Seoul and Tokyo currently use Washington as an intermediary when sharing military intelligence on Pyongyang.
Japan and South Korea signed a controversial agreement on Wednesday to share defence intelligence on North Korea, despite protests from opposition parties and activists in Seoul.
South Korea's defence ministry said the accord was "necessary" in the face of growing military threats from Pyongyang, which has conducted two nuclear tests and more than 20 missile launches this year.
"It is ready to conduct additional nuclear tests and missile launches at any time," the ministry said in a statement.
"Since we can now utilise Japan's intelligence capability to effectively deal with North Korea's escalating nuclear and missile threats, it will enhance our security interests."
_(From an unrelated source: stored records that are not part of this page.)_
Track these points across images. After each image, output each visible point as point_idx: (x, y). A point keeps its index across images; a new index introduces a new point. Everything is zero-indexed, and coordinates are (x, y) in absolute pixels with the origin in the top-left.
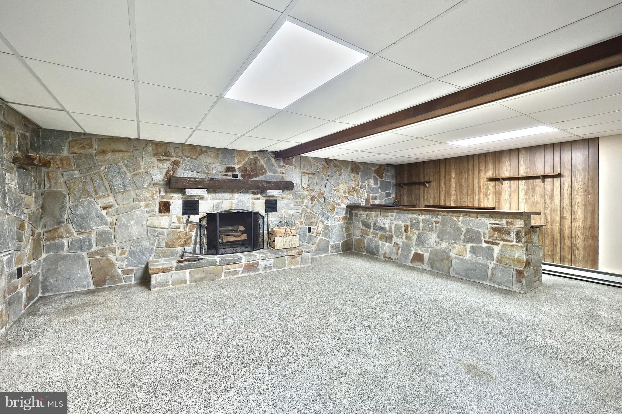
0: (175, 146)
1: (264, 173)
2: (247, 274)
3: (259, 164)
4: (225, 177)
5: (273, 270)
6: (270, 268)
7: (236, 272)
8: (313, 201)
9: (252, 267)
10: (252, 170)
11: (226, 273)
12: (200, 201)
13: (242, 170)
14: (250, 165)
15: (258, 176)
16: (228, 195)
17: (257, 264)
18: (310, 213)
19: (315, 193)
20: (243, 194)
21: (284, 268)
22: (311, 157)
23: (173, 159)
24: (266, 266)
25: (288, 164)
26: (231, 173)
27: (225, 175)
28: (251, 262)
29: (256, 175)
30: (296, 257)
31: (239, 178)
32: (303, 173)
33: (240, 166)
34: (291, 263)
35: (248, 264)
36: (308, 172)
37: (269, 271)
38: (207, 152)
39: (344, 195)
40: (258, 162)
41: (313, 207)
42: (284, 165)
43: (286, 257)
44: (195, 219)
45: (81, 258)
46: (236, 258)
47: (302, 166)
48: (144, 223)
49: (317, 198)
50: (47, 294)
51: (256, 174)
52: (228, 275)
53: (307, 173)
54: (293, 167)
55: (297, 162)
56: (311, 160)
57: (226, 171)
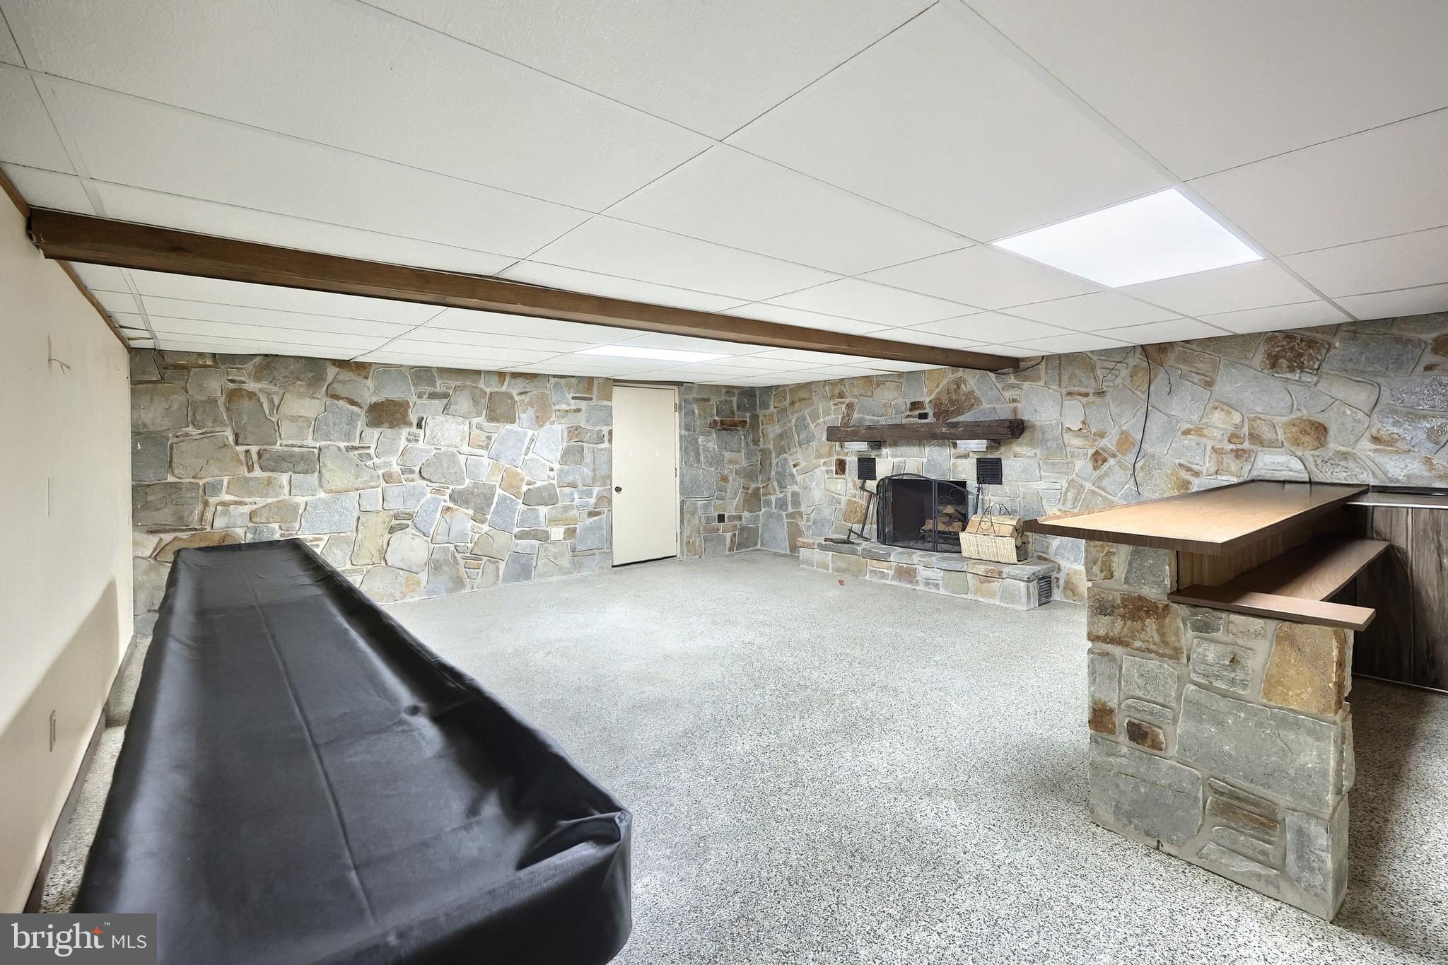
0: (851, 381)
1: (973, 405)
2: (899, 584)
3: (965, 389)
4: (909, 419)
5: (942, 591)
6: (937, 586)
7: (884, 576)
8: (1100, 462)
9: (907, 574)
10: (952, 402)
11: (872, 571)
12: (877, 460)
13: (936, 404)
14: (948, 393)
15: (963, 413)
16: (914, 450)
17: (914, 571)
18: (1093, 492)
19: (1109, 443)
20: (937, 448)
21: (964, 596)
22: (1092, 352)
23: (848, 401)
24: (930, 581)
25: (1026, 379)
26: (917, 412)
27: (908, 416)
28: (905, 566)
29: (959, 412)
30: (990, 582)
31: (931, 419)
32: (1069, 394)
33: (932, 397)
34: (977, 591)
35: (900, 566)
36: (1083, 390)
37: (934, 591)
38: (884, 384)
39: (1231, 446)
40: (963, 386)
41: (1101, 478)
42: (1019, 382)
43: (969, 576)
44: (871, 485)
45: (780, 517)
46: (881, 552)
47: (1065, 378)
48: (823, 486)
49: (1114, 456)
50: (763, 548)
51: (958, 409)
52: (873, 574)
53: (1080, 394)
54: (1042, 383)
55: (1050, 371)
56: (1095, 358)
57: (911, 410)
Japan's foreign ministry said in a statement that the military agreement will allow the two governments to "share information even more smoothly and swiftly".
Seoul and Tokyo currently use Washington as an intermediary when sharing military intelligence on Pyongyang under a deal signed in 2014.
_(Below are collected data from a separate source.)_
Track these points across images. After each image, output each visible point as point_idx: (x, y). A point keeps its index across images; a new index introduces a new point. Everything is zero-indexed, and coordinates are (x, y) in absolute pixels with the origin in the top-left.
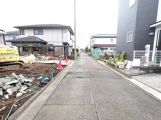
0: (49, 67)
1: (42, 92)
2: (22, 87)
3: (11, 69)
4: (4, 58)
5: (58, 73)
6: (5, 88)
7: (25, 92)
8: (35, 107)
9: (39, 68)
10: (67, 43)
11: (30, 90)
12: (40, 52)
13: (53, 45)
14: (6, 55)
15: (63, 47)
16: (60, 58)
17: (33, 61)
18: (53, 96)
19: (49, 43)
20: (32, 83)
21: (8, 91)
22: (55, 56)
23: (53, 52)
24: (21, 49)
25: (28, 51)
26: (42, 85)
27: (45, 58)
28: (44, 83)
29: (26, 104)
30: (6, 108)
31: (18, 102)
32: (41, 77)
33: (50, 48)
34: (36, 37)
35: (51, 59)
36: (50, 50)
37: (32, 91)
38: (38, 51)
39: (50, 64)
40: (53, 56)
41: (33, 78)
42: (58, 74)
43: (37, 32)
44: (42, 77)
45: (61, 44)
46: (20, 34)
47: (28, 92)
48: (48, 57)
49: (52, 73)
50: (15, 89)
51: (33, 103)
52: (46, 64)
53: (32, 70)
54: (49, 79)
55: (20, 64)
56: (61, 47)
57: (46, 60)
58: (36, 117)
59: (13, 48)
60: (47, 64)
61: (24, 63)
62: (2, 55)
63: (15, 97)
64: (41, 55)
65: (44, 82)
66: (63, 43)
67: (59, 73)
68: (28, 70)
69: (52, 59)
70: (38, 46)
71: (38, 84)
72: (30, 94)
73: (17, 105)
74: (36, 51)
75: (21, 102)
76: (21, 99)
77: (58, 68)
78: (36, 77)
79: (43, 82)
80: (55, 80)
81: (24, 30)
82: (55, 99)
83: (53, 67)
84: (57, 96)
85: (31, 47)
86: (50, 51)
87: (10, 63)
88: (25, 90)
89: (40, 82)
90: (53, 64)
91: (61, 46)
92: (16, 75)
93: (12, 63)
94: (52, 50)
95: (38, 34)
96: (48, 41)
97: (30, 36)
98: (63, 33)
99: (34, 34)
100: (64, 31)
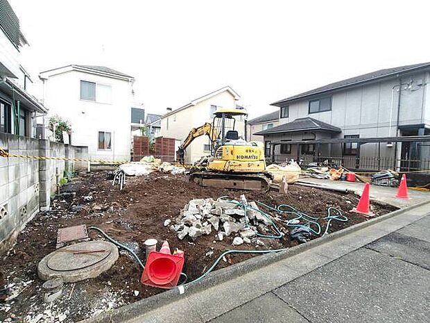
0: (328, 199)
1: (282, 257)
2: (249, 228)
3: (248, 187)
4: (240, 165)
5: (348, 224)
6: (223, 218)
7: (249, 241)
8: (252, 285)
9: (301, 197)
10: (422, 126)
11: (258, 241)
12: (316, 157)
13: (360, 137)
16: (380, 178)
17: (294, 178)
18: (303, 284)
19: (345, 133)
20: (269, 227)
21: (226, 226)
23: (355, 158)
24: (278, 148)
25: (290, 153)
26: (291, 240)
27: (328, 175)
28: (297, 238)
29: (239, 266)
30: (213, 256)
31: (230, 253)
32: (295, 221)
33: (348, 145)
34: (312, 119)
35: (346, 179)
36: (347, 152)
37: (261, 246)
38: (313, 153)
39: (336, 191)
40: (354, 171)
41: (277, 215)
42: (348, 229)
43: (315, 105)
44: (298, 221)
45: (392, 132)
46: (281, 117)
47: (253, 244)
48: (338, 171)
49: (329, 219)
50: (237, 227)
51: (254, 272)
52: (324, 189)
53: (282, 198)
54: (311, 231)
55: (263, 179)
56: (389, 143)
57: (328, 179)
58: (243, 307)
59: (256, 145)
60: (327, 190)
61: (272, 179)
62: (238, 159)
63: (231, 241)
64: (318, 165)
65: (295, 236)
66: (399, 128)
67: (353, 227)
68: (273, 195)
69: (349, 179)
70: (313, 142)
71: (282, 233)
72: (257, 249)
73: (227, 258)
74: (308, 153)
75: (235, 258)
76: (238, 253)
77: (354, 210)
78: (284, 217)
79: (294, 234)
80: (330, 243)
81: (288, 106)
82: (305, 296)
83: (341, 203)
84: (315, 291)
85: (296, 144)
86: (347, 155)
87: (247, 176)
88: (250, 238)
89: (287, 231)
90: (347, 194)
91: (389, 140)
92: (246, 200)
93: (250, 176)
94: (352, 153)
95: (319, 112)
96: (345, 126)
97: (300, 119)
98: (405, 93)
99: (309, 113)
100: (409, 85)
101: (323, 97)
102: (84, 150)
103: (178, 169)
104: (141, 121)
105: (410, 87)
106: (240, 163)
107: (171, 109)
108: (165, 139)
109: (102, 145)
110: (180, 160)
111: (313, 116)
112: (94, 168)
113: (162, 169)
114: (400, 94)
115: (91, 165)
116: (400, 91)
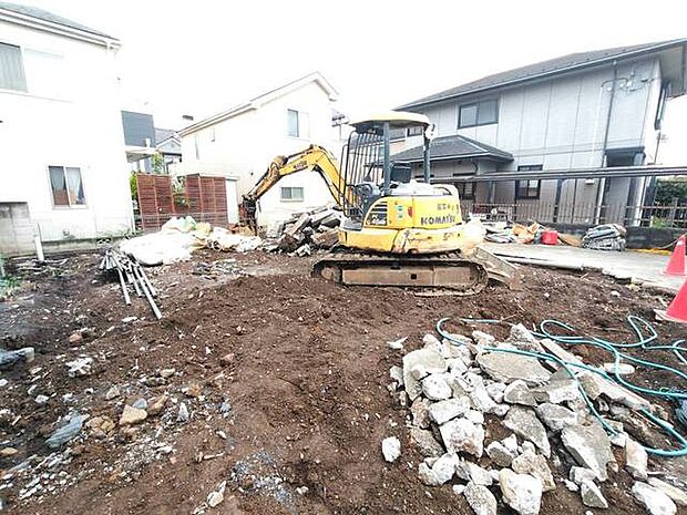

The new agreement is controversial in South Korea, where the legacy of Japan's harsh 1910-45 colonial rule of the Korean peninsula is a deep well of anti-Japanese sentiment and a belief that Tokyo has never properly atoned for the abuses of that era.
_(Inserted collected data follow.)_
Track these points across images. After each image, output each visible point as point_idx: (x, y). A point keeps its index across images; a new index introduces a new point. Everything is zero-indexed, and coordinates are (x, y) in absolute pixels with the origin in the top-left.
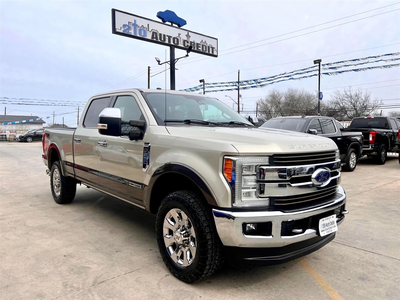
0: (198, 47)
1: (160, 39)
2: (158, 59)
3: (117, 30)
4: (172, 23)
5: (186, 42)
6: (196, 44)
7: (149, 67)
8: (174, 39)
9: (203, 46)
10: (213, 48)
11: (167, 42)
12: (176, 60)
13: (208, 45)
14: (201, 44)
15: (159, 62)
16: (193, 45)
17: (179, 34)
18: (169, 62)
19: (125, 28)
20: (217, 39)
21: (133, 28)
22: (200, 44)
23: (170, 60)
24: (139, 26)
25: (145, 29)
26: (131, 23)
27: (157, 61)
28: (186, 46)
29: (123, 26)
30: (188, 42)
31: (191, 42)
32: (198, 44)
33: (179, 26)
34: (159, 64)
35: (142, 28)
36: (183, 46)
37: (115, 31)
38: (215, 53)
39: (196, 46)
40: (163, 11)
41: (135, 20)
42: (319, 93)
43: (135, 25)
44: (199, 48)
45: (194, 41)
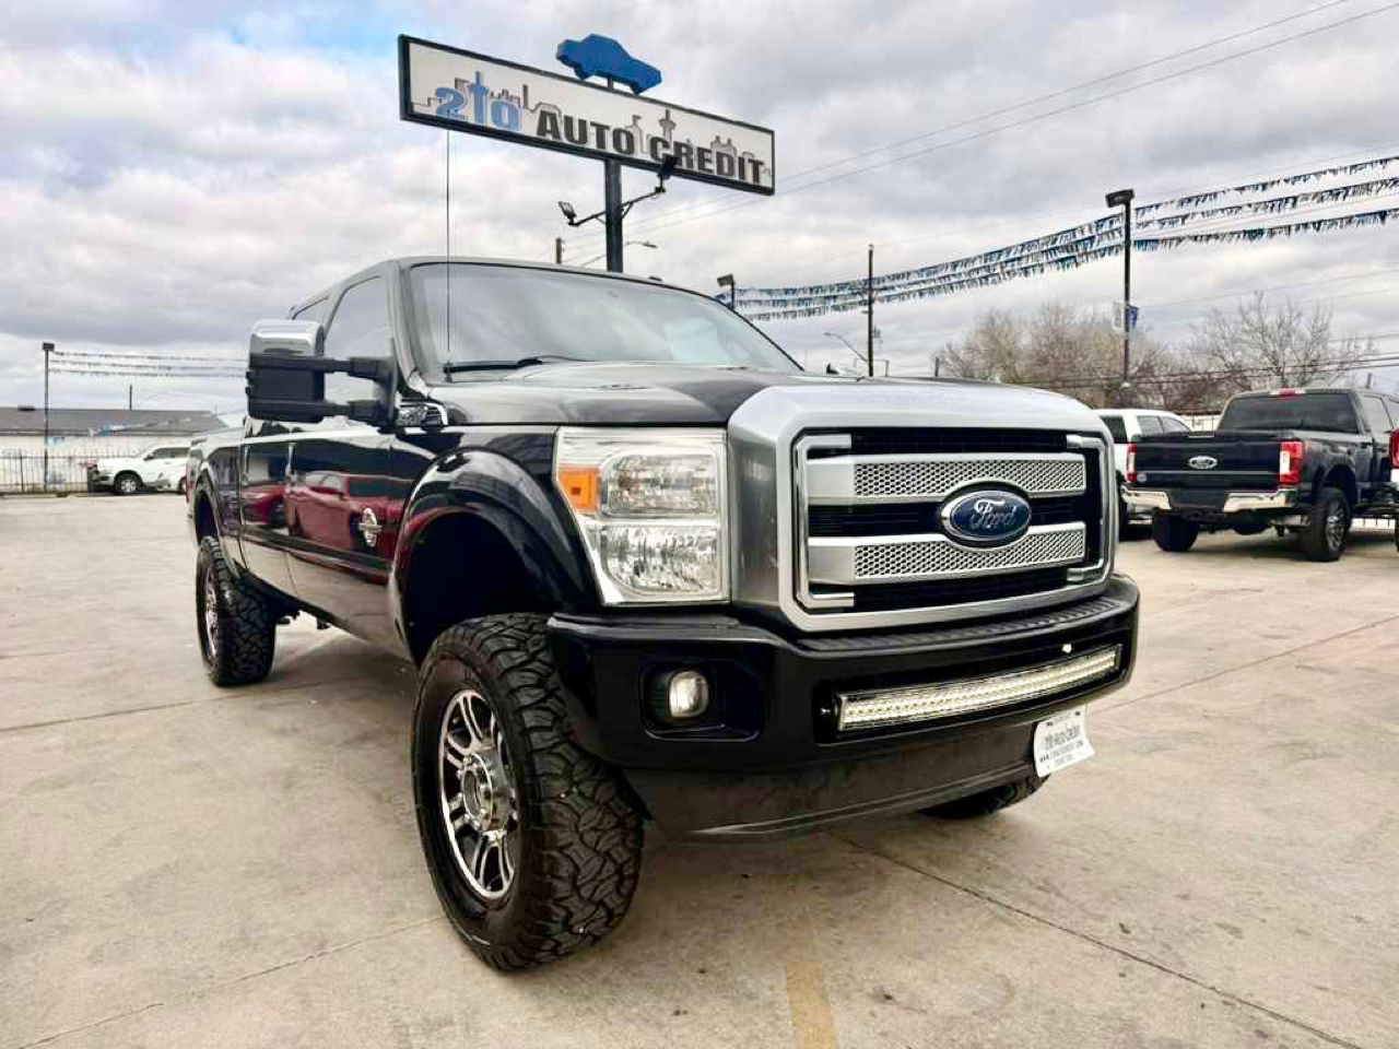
0: (702, 161)
1: (569, 135)
2: (567, 208)
3: (417, 109)
4: (611, 78)
5: (660, 145)
6: (695, 153)
7: (559, 241)
8: (617, 133)
9: (720, 156)
10: (756, 165)
12: (626, 208)
13: (739, 154)
14: (714, 151)
15: (570, 215)
16: (686, 154)
17: (636, 118)
18: (601, 214)
19: (444, 101)
20: (771, 133)
21: (470, 98)
22: (710, 152)
23: (603, 208)
24: (492, 94)
25: (515, 103)
26: (465, 85)
27: (566, 213)
28: (661, 157)
29: (437, 94)
30: (666, 145)
31: (678, 146)
32: (701, 151)
33: (638, 89)
34: (571, 223)
35: (503, 99)
36: (648, 158)
37: (408, 113)
38: (765, 182)
39: (694, 156)
40: (578, 40)
41: (478, 75)
42: (1127, 310)
43: (478, 89)
44: (708, 166)
45: (688, 141)
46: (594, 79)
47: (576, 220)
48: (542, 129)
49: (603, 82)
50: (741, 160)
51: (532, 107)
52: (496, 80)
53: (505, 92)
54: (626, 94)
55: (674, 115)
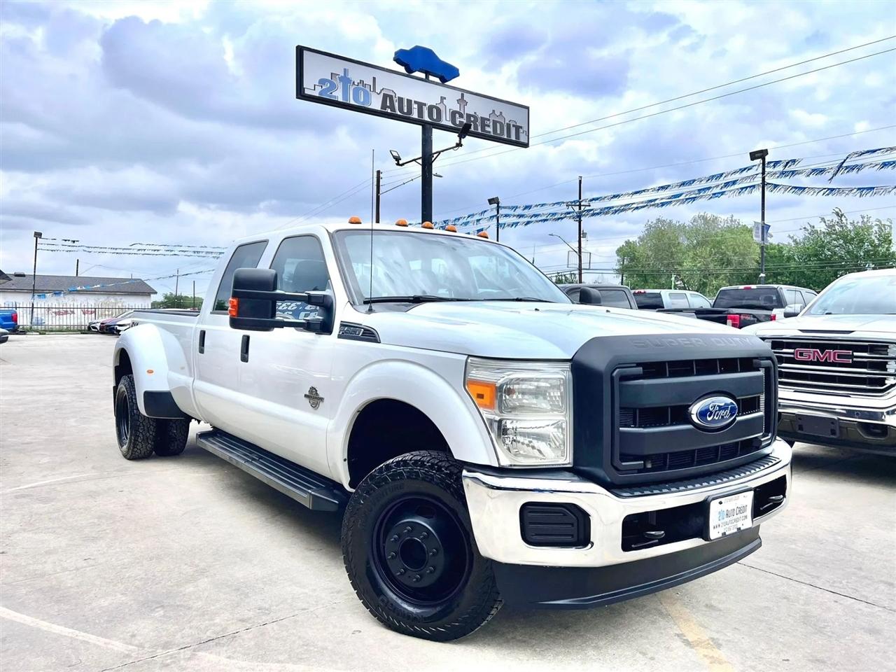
0: (484, 126)
1: (401, 109)
2: (395, 154)
3: (307, 92)
4: (427, 73)
5: (457, 116)
6: (479, 120)
7: (379, 172)
8: (431, 108)
9: (495, 123)
10: (518, 128)
11: (415, 115)
12: (435, 156)
13: (507, 121)
14: (491, 119)
15: (397, 159)
16: (472, 121)
17: (443, 99)
18: (419, 158)
19: (324, 87)
20: (528, 108)
21: (340, 86)
22: (489, 120)
23: (421, 156)
24: (354, 82)
25: (367, 88)
26: (337, 77)
27: (394, 157)
28: (458, 123)
29: (319, 83)
30: (461, 116)
31: (469, 116)
32: (483, 119)
33: (444, 80)
34: (398, 164)
35: (361, 86)
36: (450, 124)
37: (301, 94)
38: (523, 139)
39: (478, 123)
40: (408, 49)
41: (345, 70)
42: (763, 227)
43: (345, 80)
44: (487, 129)
45: (475, 113)
46: (417, 74)
47: (401, 162)
48: (384, 105)
49: (423, 76)
50: (508, 126)
51: (378, 91)
52: (356, 74)
53: (362, 82)
54: (437, 84)
55: (467, 97)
South Korea and Japan were on the verge of signing an intelligence-sharing deal in June 2012, but Seoul backtracked at the last minute in response to public outcry.
Noting Tokyo's surveillance assets and geographic location, South Korea's defence ministry said the deal would be a "big help" in better analysing Pyongyang's nuclear and missile programmes and collecting more intelligence about its submarine-launched ballistic missiles.
North Korea has slammed the military pact, labelling it as "a dangerous act" that would further raise already-elevated tensions on the Korean peninsula and open a door to Japan's "re-invasion".
The contentious issue comes as South Korean President Park Geun-Hye faces growing calls for her resignation over a widening corruption and influence-peddling scandal that has sparked huge street demonstrations.
The deal has been fiercely opposed by South Korean opposition parties and activists, who point to Seoul's failure to seek public support and historical sensitivities.
South Korea's main opposition party has called the deal "unpatriotic and humiliating" and has threatened to impeach Defence Minister Han Min-Koo if the agreement was pushed through.